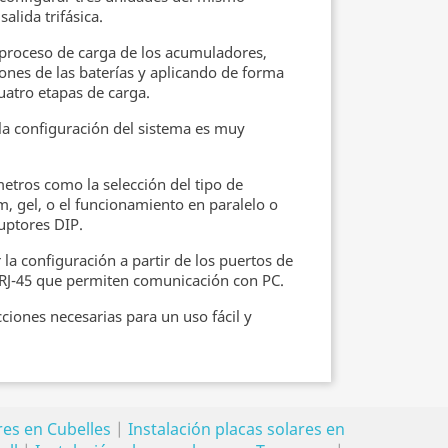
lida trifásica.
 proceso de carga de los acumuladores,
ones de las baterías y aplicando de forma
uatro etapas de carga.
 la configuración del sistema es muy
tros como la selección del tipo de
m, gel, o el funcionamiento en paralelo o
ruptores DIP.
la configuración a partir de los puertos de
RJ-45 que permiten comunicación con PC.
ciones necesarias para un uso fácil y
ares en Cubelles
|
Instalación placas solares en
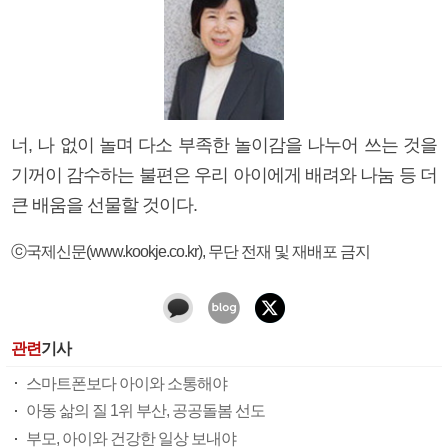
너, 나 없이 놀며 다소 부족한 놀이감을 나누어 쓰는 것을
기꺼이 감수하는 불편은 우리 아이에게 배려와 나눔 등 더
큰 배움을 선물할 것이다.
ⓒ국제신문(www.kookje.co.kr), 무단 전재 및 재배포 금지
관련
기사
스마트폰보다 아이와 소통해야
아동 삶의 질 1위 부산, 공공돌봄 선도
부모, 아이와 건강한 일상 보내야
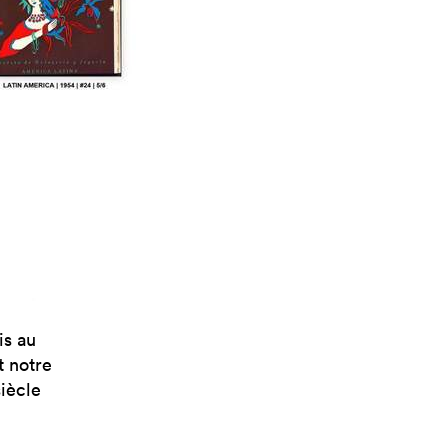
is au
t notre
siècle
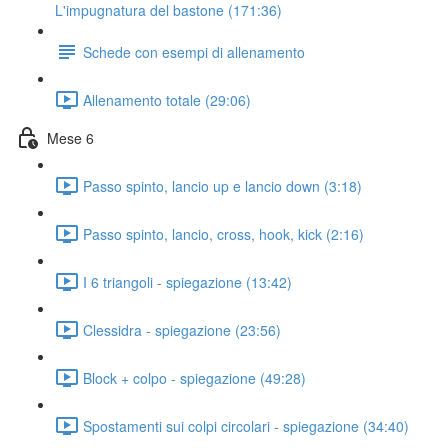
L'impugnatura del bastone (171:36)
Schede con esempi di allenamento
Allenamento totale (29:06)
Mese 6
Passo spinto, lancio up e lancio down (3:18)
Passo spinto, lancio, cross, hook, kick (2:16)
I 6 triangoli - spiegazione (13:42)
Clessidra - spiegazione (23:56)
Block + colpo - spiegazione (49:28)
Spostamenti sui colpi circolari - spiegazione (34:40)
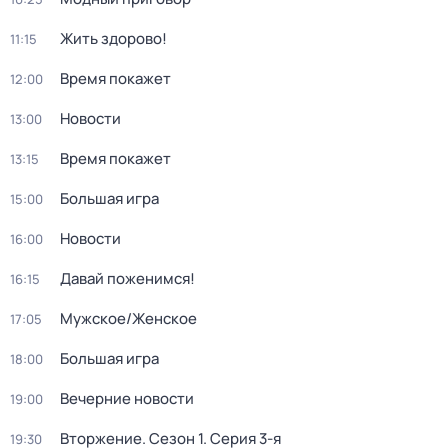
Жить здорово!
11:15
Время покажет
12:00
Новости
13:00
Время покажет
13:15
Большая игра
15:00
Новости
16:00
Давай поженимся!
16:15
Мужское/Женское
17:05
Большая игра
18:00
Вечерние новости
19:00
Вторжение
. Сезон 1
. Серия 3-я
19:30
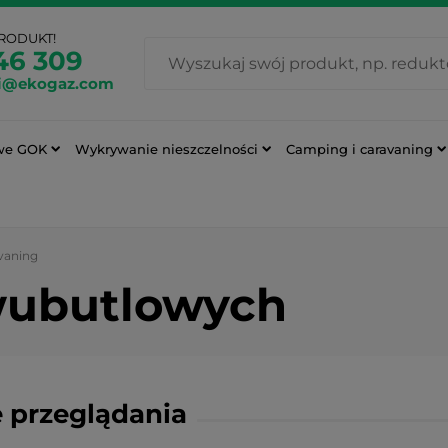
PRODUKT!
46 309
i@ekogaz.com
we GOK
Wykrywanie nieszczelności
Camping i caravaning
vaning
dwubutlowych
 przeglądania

==

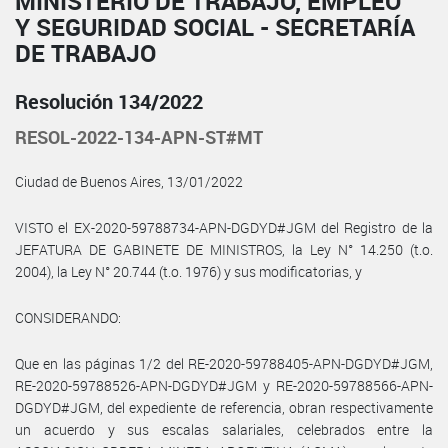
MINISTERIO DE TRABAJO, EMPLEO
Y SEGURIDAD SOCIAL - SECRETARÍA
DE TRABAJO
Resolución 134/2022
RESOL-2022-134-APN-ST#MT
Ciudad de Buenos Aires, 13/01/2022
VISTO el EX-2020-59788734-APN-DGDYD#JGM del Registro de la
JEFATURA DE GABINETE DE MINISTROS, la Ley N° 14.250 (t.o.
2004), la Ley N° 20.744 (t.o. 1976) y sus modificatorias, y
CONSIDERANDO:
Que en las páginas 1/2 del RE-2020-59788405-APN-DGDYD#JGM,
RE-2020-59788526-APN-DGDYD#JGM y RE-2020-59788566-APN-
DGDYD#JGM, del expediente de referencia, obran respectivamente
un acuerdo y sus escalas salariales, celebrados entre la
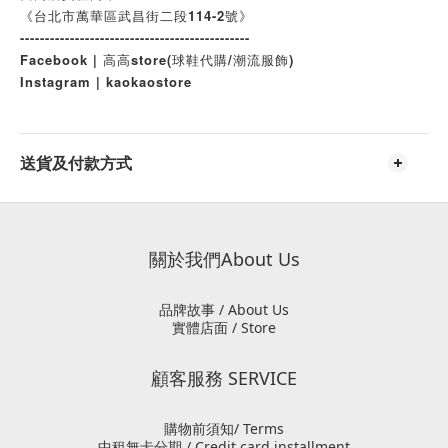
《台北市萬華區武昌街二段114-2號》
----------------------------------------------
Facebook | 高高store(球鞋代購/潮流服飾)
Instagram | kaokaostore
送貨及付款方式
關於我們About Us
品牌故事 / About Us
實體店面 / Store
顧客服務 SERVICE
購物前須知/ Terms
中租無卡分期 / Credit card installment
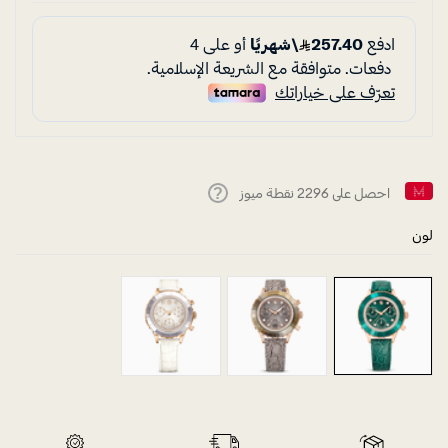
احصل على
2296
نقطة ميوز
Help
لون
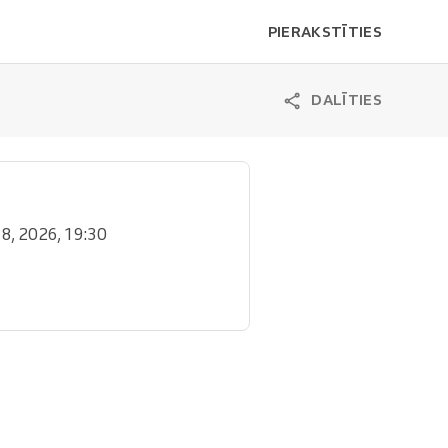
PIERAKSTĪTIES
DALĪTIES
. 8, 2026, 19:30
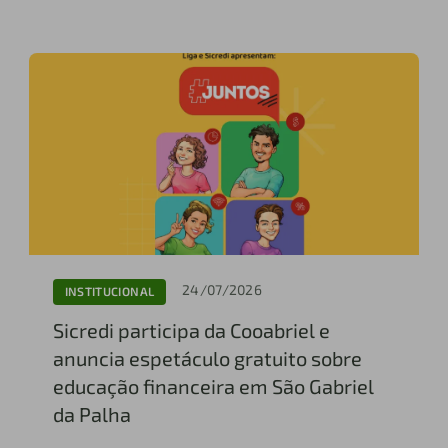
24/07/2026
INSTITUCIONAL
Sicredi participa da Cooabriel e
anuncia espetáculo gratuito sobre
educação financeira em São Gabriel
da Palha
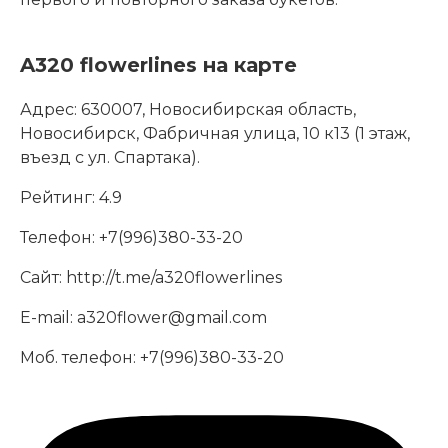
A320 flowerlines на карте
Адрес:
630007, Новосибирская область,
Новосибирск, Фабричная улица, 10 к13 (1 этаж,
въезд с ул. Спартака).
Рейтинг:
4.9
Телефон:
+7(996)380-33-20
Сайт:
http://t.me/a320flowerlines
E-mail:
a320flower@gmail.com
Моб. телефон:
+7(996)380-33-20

--

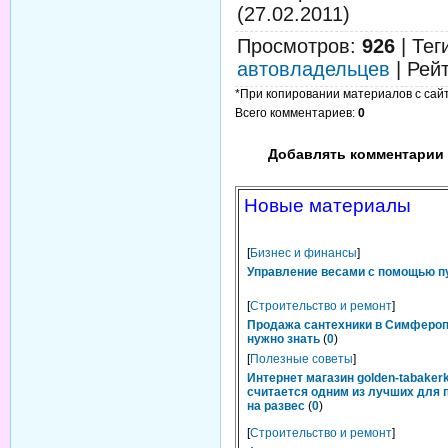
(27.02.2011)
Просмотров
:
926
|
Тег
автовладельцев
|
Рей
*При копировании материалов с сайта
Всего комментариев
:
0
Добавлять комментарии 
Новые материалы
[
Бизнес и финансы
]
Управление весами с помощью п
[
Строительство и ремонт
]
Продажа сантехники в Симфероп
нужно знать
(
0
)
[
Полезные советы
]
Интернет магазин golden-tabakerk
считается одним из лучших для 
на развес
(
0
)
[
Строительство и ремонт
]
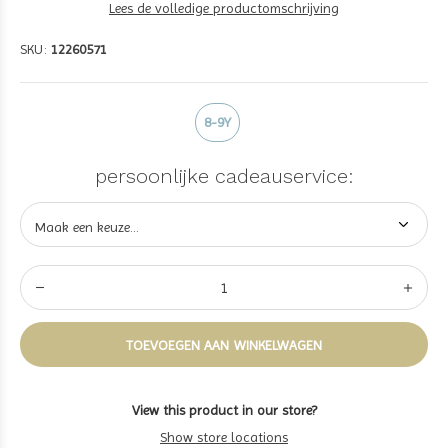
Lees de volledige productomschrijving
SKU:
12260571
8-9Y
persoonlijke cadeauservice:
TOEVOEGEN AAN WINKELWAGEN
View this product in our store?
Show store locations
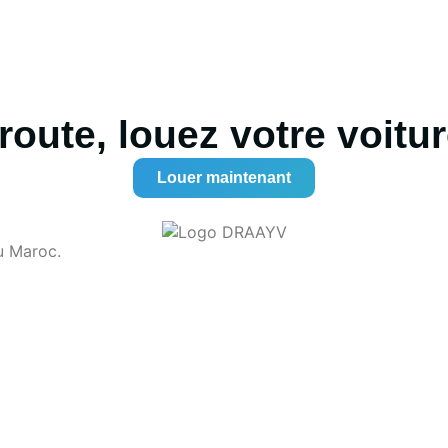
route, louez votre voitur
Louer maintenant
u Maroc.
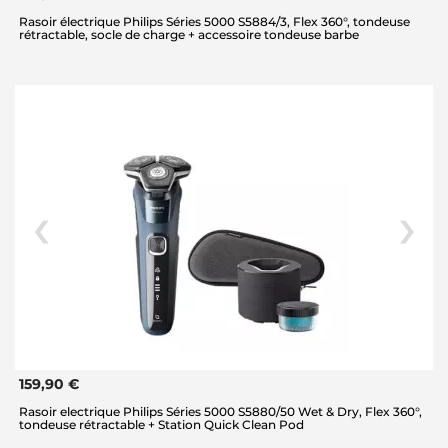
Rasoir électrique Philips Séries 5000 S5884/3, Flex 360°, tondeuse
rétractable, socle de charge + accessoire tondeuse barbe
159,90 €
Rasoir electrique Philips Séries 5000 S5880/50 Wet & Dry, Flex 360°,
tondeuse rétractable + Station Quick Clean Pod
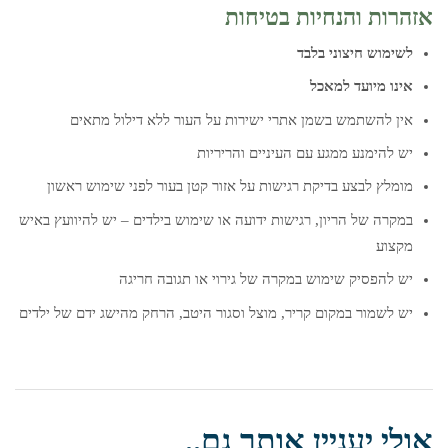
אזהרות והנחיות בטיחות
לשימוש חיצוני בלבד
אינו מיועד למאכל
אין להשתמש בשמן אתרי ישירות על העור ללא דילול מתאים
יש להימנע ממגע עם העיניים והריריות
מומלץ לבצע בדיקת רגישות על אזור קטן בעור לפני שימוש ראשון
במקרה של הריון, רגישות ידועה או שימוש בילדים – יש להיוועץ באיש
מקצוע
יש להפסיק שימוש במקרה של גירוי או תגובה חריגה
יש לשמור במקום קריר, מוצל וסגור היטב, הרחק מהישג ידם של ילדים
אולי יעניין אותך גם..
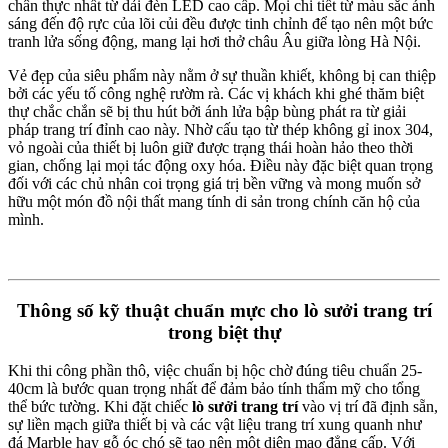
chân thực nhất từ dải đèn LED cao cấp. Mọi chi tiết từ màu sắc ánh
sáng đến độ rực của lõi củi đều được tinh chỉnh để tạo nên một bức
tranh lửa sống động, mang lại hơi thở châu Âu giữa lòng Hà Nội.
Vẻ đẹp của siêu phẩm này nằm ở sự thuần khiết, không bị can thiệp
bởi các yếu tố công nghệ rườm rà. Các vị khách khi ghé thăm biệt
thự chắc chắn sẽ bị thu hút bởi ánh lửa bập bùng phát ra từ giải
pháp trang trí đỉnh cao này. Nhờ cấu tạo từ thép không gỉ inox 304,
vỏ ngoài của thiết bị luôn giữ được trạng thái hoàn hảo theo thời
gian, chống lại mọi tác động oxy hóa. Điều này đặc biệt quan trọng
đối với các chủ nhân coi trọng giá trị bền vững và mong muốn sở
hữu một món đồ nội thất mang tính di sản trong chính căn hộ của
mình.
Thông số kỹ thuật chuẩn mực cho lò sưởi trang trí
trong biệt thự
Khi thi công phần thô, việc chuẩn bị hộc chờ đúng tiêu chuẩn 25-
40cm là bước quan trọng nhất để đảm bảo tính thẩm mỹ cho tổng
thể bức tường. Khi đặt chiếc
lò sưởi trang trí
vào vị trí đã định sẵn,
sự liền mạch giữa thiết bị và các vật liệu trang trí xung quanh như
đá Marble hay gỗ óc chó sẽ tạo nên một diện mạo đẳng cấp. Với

--- Work to complete ---
Format the lines from the one containing "(27.02.2011)" through the one containing "Интернет магазин golden-tabakerk", both included, as a numbered list, leaving out any blank lines.

--- Written response ---
1. (27.02.2011)
2. Просмотров
3. :
4. 926
5. |
6. Тег
7. автовладельцев
8. |
9. Рей
10. *При копировании материалов с сайта
11. Всего комментариев
12. :
13. 0
14. Добавлять комментарии 
15. Новые материалы
16. [
17. Бизнес и финансы
18. ]
19. Управление весами с помощью п
20. [
21. Строительство и ремонт
22. ]
23. Продажа сантехники в Симфероп
24. нужно знать
25. (
26. 0
27. )
28. [
29. Полезные советы
30. ]
31. Интернет магазин golden-tabakerk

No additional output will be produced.